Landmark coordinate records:
━━━━━━━━━━
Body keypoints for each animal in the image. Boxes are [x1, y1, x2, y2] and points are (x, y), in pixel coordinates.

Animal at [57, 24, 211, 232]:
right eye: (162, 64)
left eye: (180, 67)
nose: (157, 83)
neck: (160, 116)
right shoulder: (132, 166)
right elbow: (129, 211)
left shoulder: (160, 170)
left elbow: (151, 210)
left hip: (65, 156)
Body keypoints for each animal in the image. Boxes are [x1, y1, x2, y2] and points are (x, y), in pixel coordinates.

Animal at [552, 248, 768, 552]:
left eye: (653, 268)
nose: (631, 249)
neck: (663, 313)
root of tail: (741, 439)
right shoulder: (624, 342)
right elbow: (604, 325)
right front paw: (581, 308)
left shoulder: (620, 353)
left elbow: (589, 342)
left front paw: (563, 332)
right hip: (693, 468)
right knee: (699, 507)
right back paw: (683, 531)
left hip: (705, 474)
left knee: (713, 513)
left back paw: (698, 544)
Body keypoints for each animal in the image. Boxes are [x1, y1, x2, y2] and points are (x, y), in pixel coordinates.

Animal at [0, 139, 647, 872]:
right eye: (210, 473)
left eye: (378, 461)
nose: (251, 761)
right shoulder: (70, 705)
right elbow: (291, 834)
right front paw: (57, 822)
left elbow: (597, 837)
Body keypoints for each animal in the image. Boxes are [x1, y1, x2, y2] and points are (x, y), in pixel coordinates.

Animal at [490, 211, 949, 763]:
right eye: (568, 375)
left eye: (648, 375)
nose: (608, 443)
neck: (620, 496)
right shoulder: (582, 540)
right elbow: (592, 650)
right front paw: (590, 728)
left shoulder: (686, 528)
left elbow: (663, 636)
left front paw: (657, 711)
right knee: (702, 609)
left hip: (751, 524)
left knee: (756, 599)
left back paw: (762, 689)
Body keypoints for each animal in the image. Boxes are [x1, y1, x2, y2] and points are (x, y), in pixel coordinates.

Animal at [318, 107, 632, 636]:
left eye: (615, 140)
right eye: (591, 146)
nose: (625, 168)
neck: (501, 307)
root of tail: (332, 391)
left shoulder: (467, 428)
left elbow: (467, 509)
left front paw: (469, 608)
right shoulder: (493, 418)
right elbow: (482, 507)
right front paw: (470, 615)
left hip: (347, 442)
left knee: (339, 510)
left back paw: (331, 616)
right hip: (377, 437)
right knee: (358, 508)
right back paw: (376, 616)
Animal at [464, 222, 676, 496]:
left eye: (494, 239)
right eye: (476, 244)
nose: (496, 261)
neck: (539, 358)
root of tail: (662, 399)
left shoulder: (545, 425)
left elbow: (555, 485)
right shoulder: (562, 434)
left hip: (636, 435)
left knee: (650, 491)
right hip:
━━━━━━━━━━
→ **Work item**: Reproduce each record exactly, leaving nothing out.

→ **Solution for this problem**:
Body keypoints for each animal in the image. Boxes are [x1, y1, x2, y2] and points are (x, y), in pixel coordinates.

Animal at [57, 24, 211, 232]:
right eye: (162, 64)
left eye: (180, 67)
nose: (157, 83)
neck: (160, 116)
right shoulder: (132, 166)
right elbow: (129, 211)
left shoulder: (160, 170)
left elbow: (151, 210)
left hip: (65, 156)
Body keypoints for each animal in the image. Boxes are [x1, y1, x2, y2] and points are (x, y), in pixel coordinates.

Animal at [552, 248, 768, 552]:
left eye: (653, 268)
nose: (631, 249)
neck: (663, 313)
root of tail: (741, 439)
right shoulder: (624, 342)
right elbow: (604, 325)
right front paw: (581, 308)
left shoulder: (620, 353)
left elbow: (589, 342)
left front paw: (563, 332)
right hip: (693, 468)
right knee: (699, 507)
right back paw: (683, 531)
left hip: (705, 474)
left knee: (713, 513)
left back paw: (698, 544)
Body keypoints for each animal in the image. Boxes are [x1, y1, x2, y2] and points are (x, y), in pixel coordinates.

Animal at [0, 139, 647, 872]:
right eye: (210, 473)
left eye: (378, 461)
nose: (251, 761)
right shoulder: (70, 705)
right elbow: (291, 834)
right front paw: (57, 822)
left elbow: (597, 837)
Body keypoints for each animal in the image. Boxes are [x1, y1, x2, y2] and points are (x, y), in pixel coordinates.

Animal at [490, 211, 949, 763]:
right eye: (568, 375)
left eye: (648, 375)
nose: (608, 443)
neck: (620, 496)
right shoulder: (582, 540)
right elbow: (592, 650)
right front paw: (590, 728)
left shoulder: (686, 528)
left elbow: (663, 636)
left front paw: (657, 711)
right knee: (702, 609)
left hip: (751, 524)
left knee: (756, 599)
left back paw: (762, 689)
Body keypoints for each animal in the image. Boxes are [x1, y1, x2, y2] and points are (x, y), in pixel coordinates.

Animal at [318, 107, 632, 636]:
left eye: (615, 140)
right eye: (591, 146)
nose: (625, 168)
neck: (501, 307)
root of tail: (332, 391)
left shoulder: (467, 428)
left elbow: (467, 509)
left front paw: (469, 608)
right shoulder: (493, 418)
right elbow: (482, 507)
right front paw: (470, 615)
left hip: (347, 442)
left knee: (339, 510)
left back paw: (331, 616)
right hip: (377, 437)
right knee: (358, 508)
right back paw: (376, 616)
Animal at [464, 222, 676, 496]:
left eye: (494, 239)
right eye: (476, 244)
nose: (496, 261)
neck: (539, 358)
root of tail: (662, 399)
left shoulder: (545, 425)
left elbow: (555, 485)
right shoulder: (562, 434)
left hip: (636, 435)
left knee: (650, 491)
right hip:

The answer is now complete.